**Exercise tasks:**
1. Under which section of the Income Tax Act, 1961 was the appeal in the income tax judgment filed?
2. Carry on the income tax judgment from its last sentence.

The Commissioner Of Income Taxiv, ... vs M/S Nava Bharat Ventures Ltd., ... on 18 June, 2025

Author: P.Sam Koshy

Bench: P.Sam Koshy

      THE HON'BLE SRI JUSTICE P.SAM KOSHY
                       AND
 THE HON'BLE SRI JUSTICE NARSING RAO NANDIKONDA

       INCOME TAX TRIBUNAL APPEAL NO.251 OF 2014

JUDGMENT:

(per Hon'ble Sri Justice Narsing Rao Nandikonda) This appeal has been filed under Section 260A of the Income Tax Act, 1961 (for short, 'the Act, 1961') aggrieved by the order, dated 20.07.2012 in ITA No.1095/Hyd/2009, dated 20.07.2012, passed by the Income-Tax Appellate Tribunal, Bench 'B', Hyderabad, (for short, 'the Tribunal') for the Assessment Year 2006-2007.

2. Brief facts of the case are that the assessee is a limited company engaged in the business of manufacture of Ferro alloys, sugar, fabrication of equipment and generation of power. For the Assessment Year 2006-2007, the assessee filed its returnliss showing income of Rs.1,71,89,000/- and in the said returns, the assessee has claimed deduction of Rs.44,91,17,391/- under Section 80-IA of the Act, 1961 in respect of profits from power generation units of different Villages. In support of deduction, the assesse has filed Form No.10 CCB, dated 27.11.2006, for each unit. During the assessment proceedings by the Assessing Officer, the assessee 2 PSKJ & NNRJ Itta_251_2014 claimed 100% deduction under Section 80-IA of the Act, 1961, under which the parties can claim only for captive consumption and not for sale of power to any outside party. In the Assessment Order for the Assessment Years 2004-2005 and 2005-06, the claim of deduction under Section 80-IA of the Act, 1961 was disallowed as assessee is not eligible for deduction under Section 80-IA of the Act, 1961 to a tune of Rs.37,34,55,899/- in respect of captive power plants for this assessment year. Further, the Assessing Officer has restricted the deduction claimed by the assessee under Section 80-IA of the Act, 1961 from Rs.44,92,04,891/- to Rs.7,57,48,992/- by invoking the provisions of Section 80-IA(8) and Section 80- IA(10) of the Act, 1961 and also observed that the Power Plants, which were set up are only for Captive Consumption and that the APSEB has granted sanction only for the purpose of Captive Consumption. Since the main objective for setting up of power plant is for Captive Consumption, the Assessing Officer disallowed the entire claim of deduction under Section 80-IA of the Act, 1961. Aggrieved by the order of the Assessing Officer, the assessee preferred an appeal before the Commissioner of Income Tax (Appeals)-V, Hyderabad. The CIT(A) vide order 3 PSKJ & NNRJ Itta_251_2014 dated 24.08.2009 in ITA No.0169/DC-16(1)/CIT(A)-V/2008-09, keeping in view the decision of the Hon'ble jurisdictional High Court held that it would be just and fair to adopt the prevailing rate of Rs.2.12 per unit which was adopted in the preceding year, and thus directed to compute the sale proceeds arising from consumption of power in own units. Aggrieved by the said order of the CIT (A), the Department as well as the assessee preferred appeals before the learned Income Tax Appellate Tribunal (ITAT).

(Stored data)

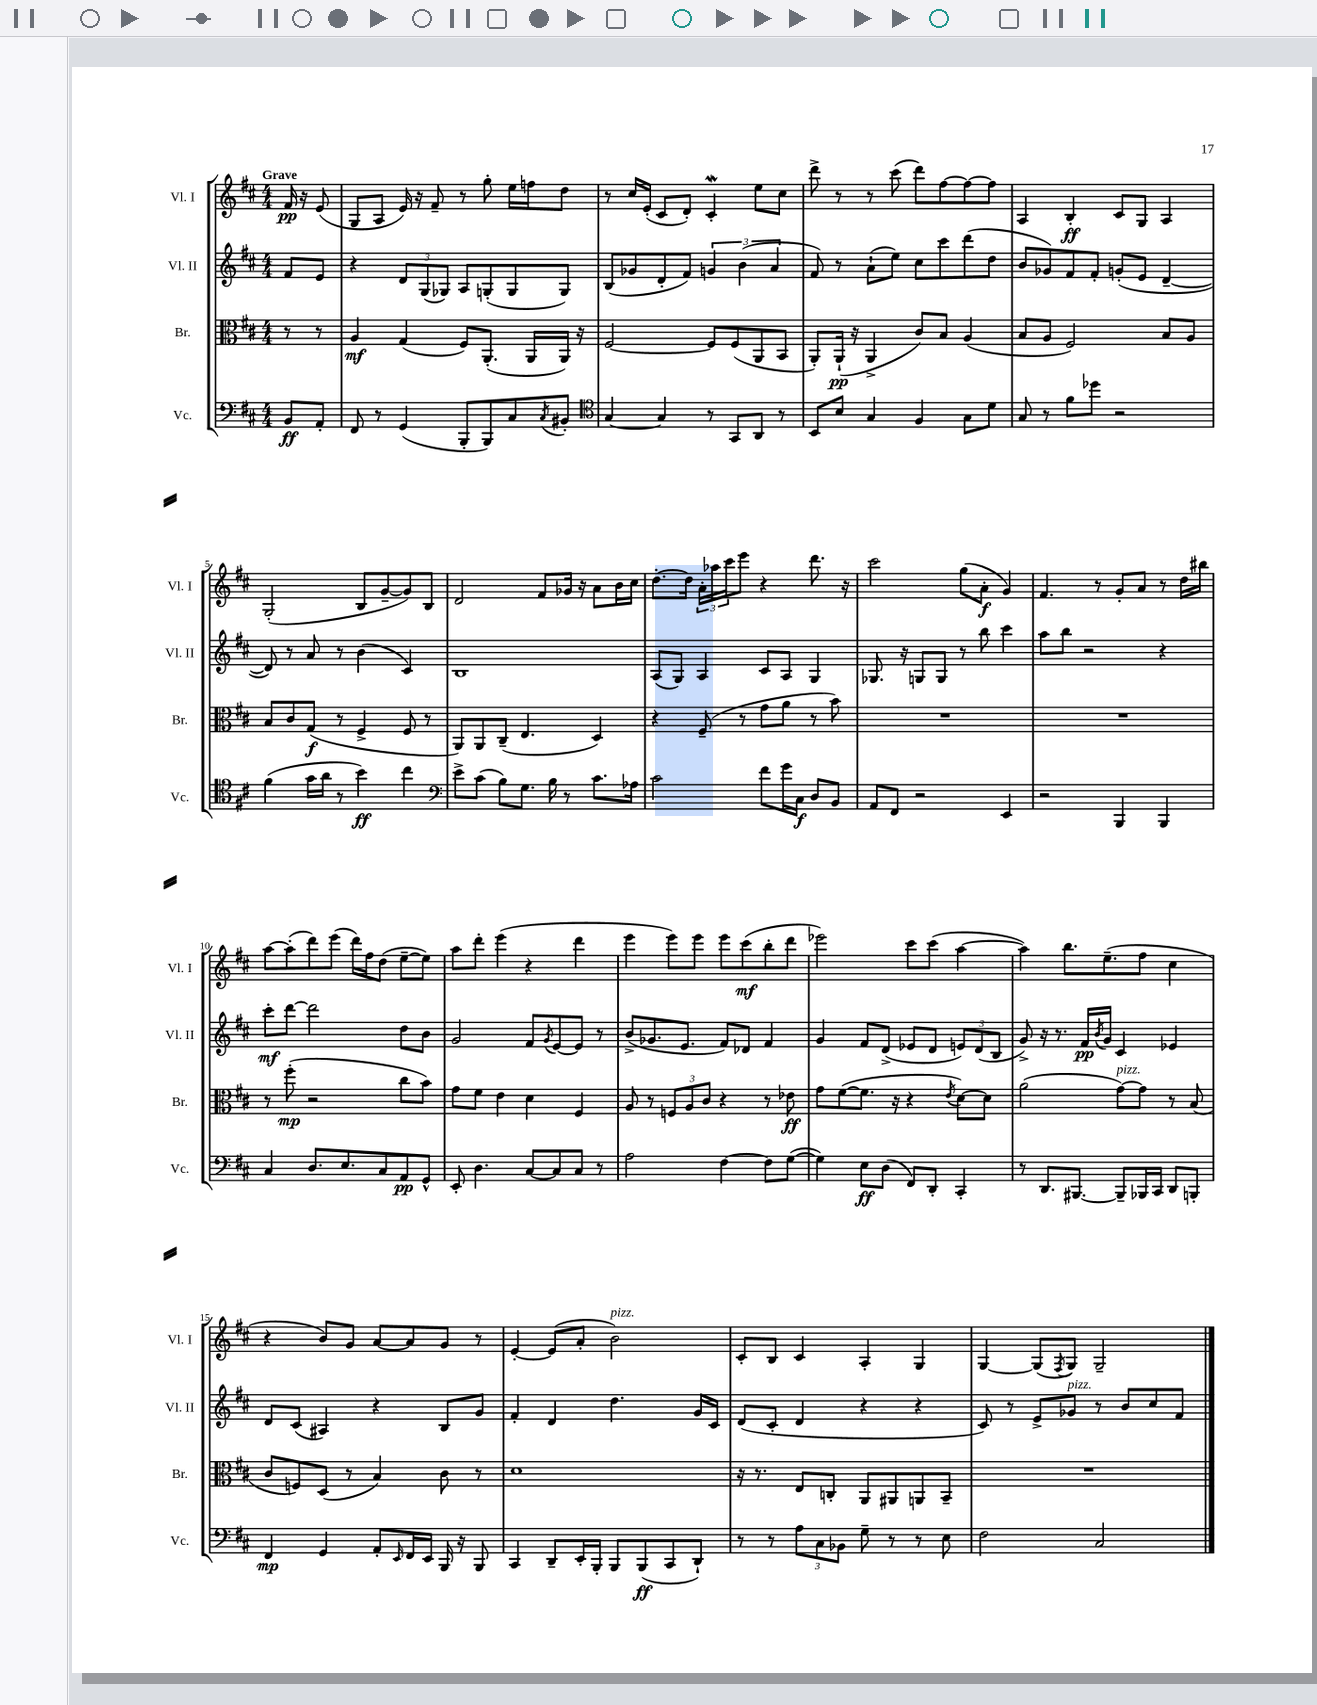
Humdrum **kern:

**kern	**dynam	**kern	**dynam	**kern	**dynam	**kern	**dynam
*part4	*part4	*part3	*part3	*part2	*part2	*part1	*part1
*staff4	*staff4	*staff3	*staff3	*staff2	*staff2	*staff1	*staff1
*I"Vc.	*	*I"Br.	*	*I"Vl. II	*	*I"Vl. I	*
*I'Vc.	*	*I'Br.	*	*I'Vl. II	*	*I'Vl. I	*
*clefF4	*	*clefC3	*	*clefG2	*	*clefG2	*
*k[f#c#]	*	*k[f#c#]	*	*k[f#c#]	*	*k[f#c#]	*
*M4/4	*	*M4/4	*	*M4/4	*	*M4/4	*
=	=	=	=	=	=	=	=
!	!	!	!	!	!	!LO:TX:a:B:t=Grave	!
8BB/L	ff	8r	.	8f#/L	.	16f#/	pp
.	.	.	.	.	.	16r	.
8AA'/J	.	8r	.	8e/J	.	(8e/	.
=1	=1	=1	=1	=1	=1	=1	=1
8FF#/	.	4A/	mf	4r	.	8G/L	.
8r	.	.	.	.	.	8A/J	.
(4GG/	.	(4G/	.	12d/L	.	16e/)	.
.	.	.	.	.	.	16r	.
.	.	.	.	(12G/	.	.	.
.	.	.	.	.	.	8f#~/	.
.	.	.	.	12G-X/J)	.	.	.
8BBB'/L	.	8F#/L)	.	8A/L	.	8r	.
8BBB/)	.	(8.AA'/J	.	(8Gn'/	.	8gg'\	.
8C#/	.	.	.	8G/	.	16ee\LL	.
.	.	16AA/LL	.	.	.	16ffn\J	.
8qC#/	.	.	.	.	.	.	.
8BB#X'/J	.	16AA/JJ)	.	8G/J)	.	8dd\J	.
.	.	16r	.	.	.	.	.
=2	=2	=2	=2	=2	=2	=2	=2
*clefC4	*	*	*	*	*	*	*
[4G/	.	[2F#/	.	(8B/L	.	8r	.
.	.	.	.	8g-X/	.	16cc#/LL	.
.	.	.	.	.	.	(16e'/JJ	.
4G/]	.	.	.	8d'/	.	8c#/L	.
.	.	.	.	8f#/J)	.	8d'/J)	.
8r	.	8F#/L]	.	6gn/	.	4c#W'/	.
8GG/L	.	(8F#/	.	.	.	.	.
.	.	.	.	(6b\	.	.	.
8AA/J	.	8AA/	.	.	.	8ee\L	.
.	.	.	.	6a/	.	.	.
8r	.	8BB/J	.	.	.	8cc#\J	.
=3	=3	=3	=3	=3	=3	=3	=3
8BB/L	.	8AA'/L)	.	8f#/)	.	8ddd^\	.
8B/J	.	(16AA`/Jk	pp	8r	.	8r	.
.	.	16r	.	.	.	.	.
4G/	.	4AA^/	.	(8a`\L	.	8r	.
.	.	.	.	8ee\J)	.	(8ccc#\	.
4F#/	.	8c#/L)	.	8cc#\L	.	8ddd\L)	.
.	.	8B/J	.	8ccc#\	.	[8ff#\	.
8G\L	.	(4A/	.	(8ddd\	.	8ff#\_	.
8d\J	.	.	.	8dd\J	.	8ff#\J]	.
=4	=4	=4	=4	=4	=4	=4	=4
8G/	.	8B/L	.	8b/L	.	4A/	.
8r	.	8A/J	.	8g-X/)	.	.	.
8f#\L	.	2F#/)	.	8f#/	.	4B'/	ff
8dd-X\J	.	.	.	8f#'/J	.	.	.
2r	.	.	.	(8gn'/L	.	8c#/L	.
.	.	.	.	8e/J	.	8G/J	.
.	.	8B/L	.	[4d~/	.	4A/	.
.	.	8A/J	.	.	.	.	.
!!LO:LB:g=z
=5	=5	=5	=5	=5	=5	=5	=5
(4f#\	.	8B/L	.	8d/])	.	(2G'/	.
.	.	8c#/	.	8r	.	.	.
16g\LL	.	(8G/J	f	8a/	.	.	.
16a\JJ	.	.	.	.	.	.	.
8r	.	8r	.	8r	.	.	.
4b\)	ff	4F#^/	.	(4b\	.	8B/L	.
.	.	.	.	.	.	[8g~/	.
4cc#\	.	8F#/	.	4c#/)	.	8g/])	.
.	.	8r	.	.	.	8B/J	.
=6	=6	=6	=6	=6	=6	=6	=6
*clefF4	*	*	*	*	*	*	*
8e^\L	.	8AA/L)	.	1B	.	2d/	.
(8c#\J	.	8AA/	.	.	.	.	.
8B\L)	.	(8C#~/J	.	.	.	.	.
8.G\J	.	4.E/	.	.	.	.	.
.	.	.	.	.	.	8f#/L	.
16B\	.	.	.	.	.	.	.
8r	.	.	.	.	.	16g-X/Jk	.
.	.	.	.	.	.	16r	.
8.c#\L	.	4D/)	.	.	.	8a\L	.
.	.	.	.	.	.	16b\L	.
16A-X\Jk	.	.	.	.	.	16cc#\JJ	.
=7	=7	=7	=7	=7	=7	=7	=7
2c#\	.	4r	.	(8A/L	.	[8.dd'\L	.
.	.	.	.	8G/J)	.	.	.
.	.	.	.	.	.	16dd\Jk]	.
.	.	(8F#~/	.	4A/	.	24a'\LL	.
.	.	.	.	.	.	24aa-X\	.
.	.	.	.	.	.	24ccc#\J	.
.	.	8r	.	.	.	8eee\J	.
8f#\L	.	8g\L	.	8c#/L	.	4r	.
16g\L	.	8a\J	.	8A/J	.	.	.
16C#\JJ	f	.	.	.	.	.	.
8D/L	.	8r	.	4G/	.	8.ddd\	.
8BB/J	.	8b\)	.	.	.	.	.
.	.	.	.	.	.	16r	.
=8	=8	=8	=8	=8	=8	=8	=8
8AA/L	.	1r	.	8.G-X/	.	2ccc#\	.
8FF#/J	.	.	.	.	.	.	.
.	.	.	.	16r	.	.	.
2r	.	.	.	8Gn/L	.	.	.
.	.	.	.	8G/J	.	.	.
.	.	.	.	8r	.	(8gg\L	.
.	.	.	.	8bb\	.	8a'\J	f
4EE/	.	.	.	4ccc#\	.	4g/)	.
=9	=9	=9	=9	=9	=9	=9	=9
2r	.	1r	.	8aa\L	.	4.f#/	.
.	.	.	.	8bb\J	.	.	.
.	.	.	.	2r	.	.	.
.	.	.	.	.	.	8r	.
4BBB/	.	.	.	.	.	8g'/L	.
.	.	.	.	.	.	8a/J	.
4BBB/	.	.	.	4r	.	8r	.
.	.	.	.	.	.	16dd\LL	.
.	.	.	.	.	.	16bb#X\JJ	.
!!LO:LB:g=z
=10	=10	=10	=10	=10	=10	=10	=10
4C#/	.	8r	.	8ccc#'\L	mf	[8aa\L	.
.	.	(8ff#'\	mp	[8ddd\J	.	(8aa'\]	.
8.D/L	.	2r	.	2ddd\]	.	8ddd\)	.
.	.	.	.	.	.	(8eee\J	.
8.E/	.	.	.	.	.	.	.
.	.	.	.	.	.	16ddd\LL)	.
.	.	.	.	.	.	16ff#\J	.
8C#/	.	.	.	.	.	(8dd\J	.
8AA/	pp	8cc#\L	.	8dd\L	.	[8ee~\L	.
8GG^^/J	.	8b\J)	.	8b\J	.	8ee\J])	.
=11	=11	=11	=11	=11	=11	=11	=11
8EE'/	.	8g\L	.	2g/	.	8aa\L	.
4.D\	.	8f#\J	.	.	.	8ddd'\J	.
.	.	4e\	.	.	.	(4eee\	.
[8C#/L	.	4d\	.	8f#/L	.	4r	.
.	.	.	.	8qg/	.	.	.
8C#/]	.	.	.	[8e/	.	.	.
8C#/J	.	4F#/	.	8e/J]	.	4ddd\	.
8r	.	.	.	8r	.	.	.
=12	=12	=12	=12	=12	=12	=12	=12
2A\	.	8A/	.	(8b^/L	.	4eee\	.
.	.	8r	.	8.g-X/	.	.	.
.	.	12Fn/L	.	.	.	8eee\L)	.
.	.	.	.	8.e/J	.	.	.
.	.	12A/	.	.	.	.	.
.	.	.	.	.	.	8eee\J	.
.	.	12c#/J	.	.	.	.	.
[4F#\	.	4r	.	8f#/L)	.	8eee\L	.
.	.	.	.	8d-X/J	.	(8ccc#\	mf
8F#\L]	.	8r	.	4f#/	.	8bb'\	.
([8G\J	.	8e-X\	ff	.	.	8ddd\J	.
=13	=13	=13	=13	=13	=13	=13	=13
4G\])	.	8g\L	.	4g/	.	2eee-X\)	.
.	.	([8f#\	.	.	.	.	.
8E\L	ff	8.f#\J]	.	8f#/L	.	.	.
(8D\J	.	.	.	(8d^/J	.	.	.
.	.	16r	.	.	.	.	.
8FF#/L)	.	4r	.	8e-X/L	.	8ccc#\L	.
8DD'/J	.	.	.	8d/J	.	(8ccc#\J	.
.	.	8qe/	.	.	.	.	.
4CC#'/	.	[8d\L)	.	12en/L)	.	[4aa\	.
.	.	.	.	(12d/	.	.	.
.	.	8d\J]	.	.	.	.	.
.	.	.	.	12B/J	.	.	.
=14	=14	=14	=14	=14	=14	=14	=14
8r	.	(2a\	.	8g^/)	.	4aa\])	.
8.DD/L	.	.	.	16r	.	.	.
.	.	.	.	8.r	.	.	.
.	.	.	.	.	.	8.bb\L	.
[8.BBB#X/J	.	.	.	.	.	.	.
.	.	.	.	16f#/LL	pp	.	.
.	.	.	.	8qb/	.	.	.
.	.	.	.	16g/JJ	.	(8.ee~\	.
!	!	!LO:TX:a:i:t=pizz.	!	!	!	!	!
8BBB#~/L]	.	[8g\L)	.	4c#/	.	.	.
16BBB-X/L	.	8g\J]	.	.	.	8ff#\J	.
16CC#/JJ	.	.	.	.	.	.	.
8DD/L	.	8r	.	4e-X/	.	4cc#\	.
8BBBn'/J	.	(8B/	.	.	.	.	.
!!LO:LB:g=z
=15	=15	=15	=15	=15	=15	=15	=15
4FF#/	mp	8c#/L	.	8d/L	.	4r	.
.	.	8Fn/)	.	(8c#/J	.	.	.
4GG/	.	(8D/J	.	4A#X/)	.	8b/L)	.
.	.	8r	.	.	.	8g/J	.
8AA'/L	.	4B/)	.	4r	.	[8a/L	.
16qqEE/	.	.	.	.	.	.	.
16FF#/L	.	.	.	.	.	8a/]	.
16EE/JJ	.	.	.	.	.	.	.
16BBB/	.	8c#\	.	8B/L	.	8g/J	.
16r	.	.	.	.	.	.	.
8BBB/	.	8r	.	8g/J	.	8r	.
=16	=16	=16	=16	=16	=16	=16	=16
4CC#/	.	1d	.	4f#'/	.	[4e'/	.
8DD~/L	.	.	.	4d/	.	(8e/L]	.
16EE'/L	.	.	.	.	.	8a'/J	.
16BBB'/JJ	.	.	.	.	.	.	.
!	!	!	!	!	!	!LO:TX:a:i:t=pizz.	!
8BBB/L	.	.	.	4.dd\	.	2b\)	.
(8BBB/	ff	.	.	.	.	.	.
8CC#/	.	.	.	.	.	.	.
8DD`/J)	.	.	.	16g/LL	.	.	.
.	.	.	.	16c#/JJ	.	.	.
=17	=17	=17	=17	=17	=17	=17	=17
8r	.	16r	.	(8d/L	.	8c#'/L	.
.	.	8.r	.	.	.	.	.
8r	.	.	.	8c#'/J	.	8B/J	.
12A\L	.	8E/L	.	4d/	.	4c#/	.
12C#\	.	.	.	.	.	.	.
.	.	8Cn'/J	.	.	.	.	.
12BB-X\J	.	.	.	.	.	.	.
8G~\	.	8AA/L	.	4r	.	4A'/	.
8r	.	8AA#X/	.	.	.	.	.
8r	.	8AAn/	.	4r	.	4G/	.
8E\	.	8BB~/J	.	.	.	.	.
=18	=18	=18	=18	=18	=18	=18	=18
2F#\	.	1r	.	8c#/)	.	[4G/	.
.	.	.	.	8r	.	.	.
.	.	.	.	8e^/L	.	(8G/L]	.
.	.	.	.	.	.	8qF#/	.
!	!	!	!	!LO:TX:a:i:t=pizz.	!	!	!
.	.	.	.	8g-X/J	.	8G/J)	.
2C#/	.	.	.	8r	.	2G~/	.
.	.	.	.	8b/L	.	.	.
.	.	.	.	8cc#/	.	.	.
.	.	.	.	8f#/J	.	.	.
==	==	==	==	==	==	==	==
*-	*-	*-	*-	*-	*-	*-	*-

**Replies:**
1. Section 260A

2.
3. The learned ITAT vide its consolidated order, dated 20.07.2012 disposed of the appeals granting relief to the assessee directing the Assessing Officer to re-compute the deduction allowable under Section 80-IA of the Act, 1961 by adopting Rs.2.53 per unit as per prevailing market rate. Further, the ITAT also held that the assesse is entitled for deduction as per the provisions of sub-Section (8) of Section 80- IA of the Act, 1961, in spite of the fact that major portion of the power generated by the assesse is utilized for captive consumption and only a small portion of the power is sold to AP TRANSCO and thereby the appeal filed by the revenue was dismissed.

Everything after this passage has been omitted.